As a result, telecom stocks BCE Inc. (TSX:BCE) and Telus Corporation (TSX:T) have taken big hits – BCE cut its dividend, and Telus halted its dividend growth program. However, both BCE and Telus have been adapting. They continue to have industry advantages and are focusing on their own growth platforms to drive growth in the years to come.
With interest rates on hold, both heavily indebted companies have caught a break.
BCE
Over at BCE, the stock has buckled under the pressure of a changing regulatory environment. More competition has effectively sent mobile pricing lower, eating away at BCE’s mobile business. BCE’s stock price has been cut in half since 2023.
But this Canadian dividend giant has embarked on a plan: debt reduction, investing in higher-growth businesses, and returning to earnings growth. BCE stock’s most recent update demonstrated good progress on all these fronts.
Bell business markets is a leading Canadian provider of broadband network and communications services. It is a growth area for this telecom giant, and as such, the company is devoting less capital to its legacy business in favour of investing here. In the company’s latest quarter, Bell business markets saw its revenue increase 9.7%. This was driven by a 113% growth rate in artificial intelligence (AI)-powered solutions.
Bell stock is currently yielding 5.9%. With an improving balance sheet and growth drivers such as BCE’s AI-powered solutions and its U.S. Ziply acquisition, there is real hope for this dividend giant.
Telus
Like BCE, Telus has also suffered from the changed competitive landscape. The stock is down 45% from 2023 levels, and its dividend growth program has been halted.
But Telus has also diversified its business and has some growth drivers that look promising. For example, Telus’ wireline business delivers more than connectivity. It also offers smart home energy. This is a comprehensive home energy management service that tracks energy usage, automates energy savings routines, and provides tips and tricks. Telus also offers tech-enabled health care, and security offerings.
Telus’ recent first-quarter results show the promise of this reinvention. Operating revenue increased 1% to $5 billion, and adjusted earnings before interest, taxes, depreciation, and amortization (EBITDA) was flat at $1.8 billion. Also, free cash flow increased 19% to $583 million.
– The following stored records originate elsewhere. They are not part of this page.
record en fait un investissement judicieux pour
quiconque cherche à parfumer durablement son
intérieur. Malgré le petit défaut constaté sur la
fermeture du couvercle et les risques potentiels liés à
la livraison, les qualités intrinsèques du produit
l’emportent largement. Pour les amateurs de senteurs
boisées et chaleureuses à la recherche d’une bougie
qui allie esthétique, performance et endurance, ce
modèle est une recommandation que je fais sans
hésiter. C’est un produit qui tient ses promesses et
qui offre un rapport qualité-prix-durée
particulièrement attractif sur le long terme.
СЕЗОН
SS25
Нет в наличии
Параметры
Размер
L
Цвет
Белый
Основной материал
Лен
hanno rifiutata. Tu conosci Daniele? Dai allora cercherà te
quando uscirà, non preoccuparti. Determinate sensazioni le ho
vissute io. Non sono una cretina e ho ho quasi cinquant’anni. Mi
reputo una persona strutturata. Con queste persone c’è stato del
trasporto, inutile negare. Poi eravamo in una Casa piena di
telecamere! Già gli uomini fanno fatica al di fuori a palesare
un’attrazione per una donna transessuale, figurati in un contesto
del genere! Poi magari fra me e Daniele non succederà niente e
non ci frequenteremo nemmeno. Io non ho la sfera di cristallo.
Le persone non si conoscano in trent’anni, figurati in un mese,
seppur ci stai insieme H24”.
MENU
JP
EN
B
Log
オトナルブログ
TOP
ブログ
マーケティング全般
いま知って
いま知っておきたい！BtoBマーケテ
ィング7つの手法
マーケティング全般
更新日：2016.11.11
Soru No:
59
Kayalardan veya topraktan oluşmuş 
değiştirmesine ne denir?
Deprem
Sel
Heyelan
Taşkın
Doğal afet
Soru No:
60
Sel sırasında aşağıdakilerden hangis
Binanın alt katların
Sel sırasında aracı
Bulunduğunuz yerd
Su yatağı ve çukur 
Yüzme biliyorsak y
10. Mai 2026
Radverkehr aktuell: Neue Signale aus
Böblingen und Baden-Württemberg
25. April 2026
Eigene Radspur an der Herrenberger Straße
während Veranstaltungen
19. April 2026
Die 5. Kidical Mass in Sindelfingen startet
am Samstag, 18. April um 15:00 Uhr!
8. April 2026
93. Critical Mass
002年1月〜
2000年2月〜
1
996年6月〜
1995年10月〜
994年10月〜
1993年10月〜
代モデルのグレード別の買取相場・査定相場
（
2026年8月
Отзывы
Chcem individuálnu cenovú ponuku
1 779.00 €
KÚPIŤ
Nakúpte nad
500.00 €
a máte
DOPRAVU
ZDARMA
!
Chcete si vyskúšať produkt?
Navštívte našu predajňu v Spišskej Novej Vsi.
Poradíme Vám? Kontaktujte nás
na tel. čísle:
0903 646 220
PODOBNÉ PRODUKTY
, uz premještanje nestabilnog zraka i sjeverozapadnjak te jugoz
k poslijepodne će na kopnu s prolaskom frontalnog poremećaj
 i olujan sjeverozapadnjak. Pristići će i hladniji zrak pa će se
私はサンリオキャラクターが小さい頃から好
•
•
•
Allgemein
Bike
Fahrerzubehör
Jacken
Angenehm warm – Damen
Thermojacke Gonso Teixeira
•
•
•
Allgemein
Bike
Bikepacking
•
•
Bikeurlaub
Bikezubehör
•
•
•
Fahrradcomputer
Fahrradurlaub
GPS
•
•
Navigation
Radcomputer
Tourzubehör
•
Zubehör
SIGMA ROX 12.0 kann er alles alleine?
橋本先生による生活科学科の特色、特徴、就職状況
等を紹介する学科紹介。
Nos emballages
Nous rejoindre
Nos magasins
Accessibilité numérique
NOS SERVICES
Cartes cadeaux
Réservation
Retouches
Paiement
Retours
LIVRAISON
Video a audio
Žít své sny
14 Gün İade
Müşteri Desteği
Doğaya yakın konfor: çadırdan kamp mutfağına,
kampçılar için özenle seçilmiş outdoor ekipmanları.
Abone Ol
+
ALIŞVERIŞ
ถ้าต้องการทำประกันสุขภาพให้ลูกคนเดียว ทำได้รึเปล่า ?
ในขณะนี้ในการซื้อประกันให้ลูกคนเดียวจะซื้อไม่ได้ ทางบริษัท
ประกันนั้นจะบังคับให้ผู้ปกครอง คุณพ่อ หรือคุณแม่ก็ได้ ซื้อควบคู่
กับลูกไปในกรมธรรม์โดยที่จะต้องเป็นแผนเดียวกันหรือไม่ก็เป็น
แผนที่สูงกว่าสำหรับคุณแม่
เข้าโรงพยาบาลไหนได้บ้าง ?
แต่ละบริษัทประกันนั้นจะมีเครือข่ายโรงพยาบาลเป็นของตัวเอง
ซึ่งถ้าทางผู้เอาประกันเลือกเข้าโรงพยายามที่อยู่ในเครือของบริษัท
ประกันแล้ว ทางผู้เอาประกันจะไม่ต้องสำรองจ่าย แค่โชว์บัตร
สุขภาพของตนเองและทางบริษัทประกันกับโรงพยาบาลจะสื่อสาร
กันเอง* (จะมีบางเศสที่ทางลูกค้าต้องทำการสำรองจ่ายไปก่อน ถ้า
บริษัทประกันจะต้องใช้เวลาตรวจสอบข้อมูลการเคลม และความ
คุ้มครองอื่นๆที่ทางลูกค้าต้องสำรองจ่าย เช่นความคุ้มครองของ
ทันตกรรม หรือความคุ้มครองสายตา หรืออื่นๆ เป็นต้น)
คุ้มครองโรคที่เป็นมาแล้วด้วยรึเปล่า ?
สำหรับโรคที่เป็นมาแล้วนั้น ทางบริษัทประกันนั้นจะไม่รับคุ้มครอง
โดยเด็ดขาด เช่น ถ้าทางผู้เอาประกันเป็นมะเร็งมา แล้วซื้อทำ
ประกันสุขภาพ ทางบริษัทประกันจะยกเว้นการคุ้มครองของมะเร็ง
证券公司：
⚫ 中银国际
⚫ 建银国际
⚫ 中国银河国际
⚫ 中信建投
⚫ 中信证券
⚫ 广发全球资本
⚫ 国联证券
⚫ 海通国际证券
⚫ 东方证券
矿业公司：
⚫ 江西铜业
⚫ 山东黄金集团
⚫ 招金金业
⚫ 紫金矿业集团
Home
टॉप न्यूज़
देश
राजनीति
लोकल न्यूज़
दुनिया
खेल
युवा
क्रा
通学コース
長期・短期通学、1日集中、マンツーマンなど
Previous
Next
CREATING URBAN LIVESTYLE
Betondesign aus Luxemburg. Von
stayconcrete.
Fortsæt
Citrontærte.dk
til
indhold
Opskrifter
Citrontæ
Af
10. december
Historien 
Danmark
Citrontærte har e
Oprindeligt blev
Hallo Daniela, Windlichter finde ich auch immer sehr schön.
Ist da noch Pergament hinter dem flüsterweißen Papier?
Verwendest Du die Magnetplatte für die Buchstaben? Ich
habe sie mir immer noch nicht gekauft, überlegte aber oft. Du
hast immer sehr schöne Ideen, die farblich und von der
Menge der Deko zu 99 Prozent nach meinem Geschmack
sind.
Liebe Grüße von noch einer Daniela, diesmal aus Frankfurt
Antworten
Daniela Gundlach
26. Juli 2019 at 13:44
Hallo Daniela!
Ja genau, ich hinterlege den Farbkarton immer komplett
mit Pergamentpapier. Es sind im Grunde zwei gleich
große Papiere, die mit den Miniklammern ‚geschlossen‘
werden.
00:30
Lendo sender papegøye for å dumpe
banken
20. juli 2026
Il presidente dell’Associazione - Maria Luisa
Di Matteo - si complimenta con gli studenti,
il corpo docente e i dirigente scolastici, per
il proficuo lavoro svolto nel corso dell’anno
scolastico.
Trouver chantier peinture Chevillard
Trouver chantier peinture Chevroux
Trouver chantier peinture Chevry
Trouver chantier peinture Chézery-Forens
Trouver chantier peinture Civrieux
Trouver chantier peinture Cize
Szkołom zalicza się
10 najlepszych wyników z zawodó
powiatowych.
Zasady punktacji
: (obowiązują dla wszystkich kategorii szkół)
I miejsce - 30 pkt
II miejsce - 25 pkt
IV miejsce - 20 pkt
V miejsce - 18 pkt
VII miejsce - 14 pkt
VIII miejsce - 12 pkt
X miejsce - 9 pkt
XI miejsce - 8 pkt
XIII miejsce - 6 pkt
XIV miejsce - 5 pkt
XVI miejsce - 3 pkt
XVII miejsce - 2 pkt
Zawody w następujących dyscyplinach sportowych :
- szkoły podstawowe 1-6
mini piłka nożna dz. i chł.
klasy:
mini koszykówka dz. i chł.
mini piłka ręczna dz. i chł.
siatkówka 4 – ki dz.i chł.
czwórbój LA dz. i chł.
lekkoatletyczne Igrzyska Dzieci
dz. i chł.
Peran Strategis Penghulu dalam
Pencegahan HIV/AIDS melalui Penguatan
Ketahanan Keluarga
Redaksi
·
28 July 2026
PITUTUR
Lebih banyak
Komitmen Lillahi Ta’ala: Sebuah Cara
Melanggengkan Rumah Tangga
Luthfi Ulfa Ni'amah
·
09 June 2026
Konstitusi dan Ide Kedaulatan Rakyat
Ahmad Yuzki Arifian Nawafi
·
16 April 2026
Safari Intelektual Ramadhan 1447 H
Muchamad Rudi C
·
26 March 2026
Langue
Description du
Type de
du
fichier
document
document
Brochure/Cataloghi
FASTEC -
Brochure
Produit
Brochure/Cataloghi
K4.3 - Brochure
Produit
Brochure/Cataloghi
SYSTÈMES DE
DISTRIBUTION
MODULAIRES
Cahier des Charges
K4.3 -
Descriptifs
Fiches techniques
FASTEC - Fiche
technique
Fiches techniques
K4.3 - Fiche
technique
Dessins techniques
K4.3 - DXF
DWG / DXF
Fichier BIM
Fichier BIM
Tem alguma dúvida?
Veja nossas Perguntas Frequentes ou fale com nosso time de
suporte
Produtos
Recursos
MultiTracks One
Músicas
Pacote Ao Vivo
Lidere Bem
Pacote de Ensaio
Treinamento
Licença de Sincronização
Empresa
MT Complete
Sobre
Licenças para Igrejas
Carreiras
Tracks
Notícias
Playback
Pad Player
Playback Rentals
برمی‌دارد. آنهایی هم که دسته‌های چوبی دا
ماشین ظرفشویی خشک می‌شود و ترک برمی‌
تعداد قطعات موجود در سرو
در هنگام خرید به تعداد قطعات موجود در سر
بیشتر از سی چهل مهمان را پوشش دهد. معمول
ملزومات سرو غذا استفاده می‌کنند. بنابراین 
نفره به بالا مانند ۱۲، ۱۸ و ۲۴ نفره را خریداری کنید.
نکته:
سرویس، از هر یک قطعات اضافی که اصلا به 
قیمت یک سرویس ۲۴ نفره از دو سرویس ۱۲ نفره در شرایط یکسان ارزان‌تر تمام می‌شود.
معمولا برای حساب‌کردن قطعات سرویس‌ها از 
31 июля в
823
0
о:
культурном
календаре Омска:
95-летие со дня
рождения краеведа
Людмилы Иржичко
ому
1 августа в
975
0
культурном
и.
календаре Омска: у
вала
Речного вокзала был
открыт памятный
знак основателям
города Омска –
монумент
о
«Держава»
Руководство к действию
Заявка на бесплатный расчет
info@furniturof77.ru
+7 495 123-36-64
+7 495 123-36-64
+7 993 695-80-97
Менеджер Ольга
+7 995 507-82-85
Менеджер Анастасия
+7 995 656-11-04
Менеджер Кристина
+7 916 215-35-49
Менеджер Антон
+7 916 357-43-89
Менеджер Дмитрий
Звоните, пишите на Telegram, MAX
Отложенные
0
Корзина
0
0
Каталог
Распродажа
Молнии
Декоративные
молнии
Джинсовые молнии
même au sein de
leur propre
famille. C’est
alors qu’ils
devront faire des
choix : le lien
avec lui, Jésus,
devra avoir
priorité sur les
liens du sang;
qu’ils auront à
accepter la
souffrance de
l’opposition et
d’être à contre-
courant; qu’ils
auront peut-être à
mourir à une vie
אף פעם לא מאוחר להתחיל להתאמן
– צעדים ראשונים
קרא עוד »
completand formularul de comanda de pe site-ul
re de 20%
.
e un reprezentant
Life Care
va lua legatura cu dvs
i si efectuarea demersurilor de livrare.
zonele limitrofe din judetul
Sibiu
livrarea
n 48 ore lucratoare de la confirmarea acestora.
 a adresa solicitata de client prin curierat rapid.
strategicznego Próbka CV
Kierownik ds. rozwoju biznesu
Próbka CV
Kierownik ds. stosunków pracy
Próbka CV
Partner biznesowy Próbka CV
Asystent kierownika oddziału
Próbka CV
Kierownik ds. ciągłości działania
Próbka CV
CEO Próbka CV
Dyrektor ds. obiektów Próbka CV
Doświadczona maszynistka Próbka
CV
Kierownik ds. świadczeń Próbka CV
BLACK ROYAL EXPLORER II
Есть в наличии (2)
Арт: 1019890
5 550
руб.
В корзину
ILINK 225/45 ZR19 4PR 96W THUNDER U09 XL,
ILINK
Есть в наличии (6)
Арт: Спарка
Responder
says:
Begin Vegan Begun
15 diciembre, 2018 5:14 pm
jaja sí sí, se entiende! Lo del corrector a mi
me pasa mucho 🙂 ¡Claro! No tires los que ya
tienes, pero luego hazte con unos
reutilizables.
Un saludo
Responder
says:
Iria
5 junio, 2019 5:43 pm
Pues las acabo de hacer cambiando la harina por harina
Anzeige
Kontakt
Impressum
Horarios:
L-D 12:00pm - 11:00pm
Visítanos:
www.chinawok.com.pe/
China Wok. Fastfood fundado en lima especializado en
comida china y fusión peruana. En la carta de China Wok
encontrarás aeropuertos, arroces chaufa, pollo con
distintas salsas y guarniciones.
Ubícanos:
Over at Telus Health, adjusted EBITDA increased 11%.
Telus stock is currently yielding a very generous 11.4%.
The bottom line
As interest rates remain on hold, and as BCE and Telus stock continue to reinvent themselves, consider buying these two Canadian dividend stocks. Their elevated yields are extremely appealing, and they reflect investor skepticism and recent turmoil. However, for investors who are able to wait for balance sheet improvements and growth initiatives to yield the expected results, these yields are the ultimate reward.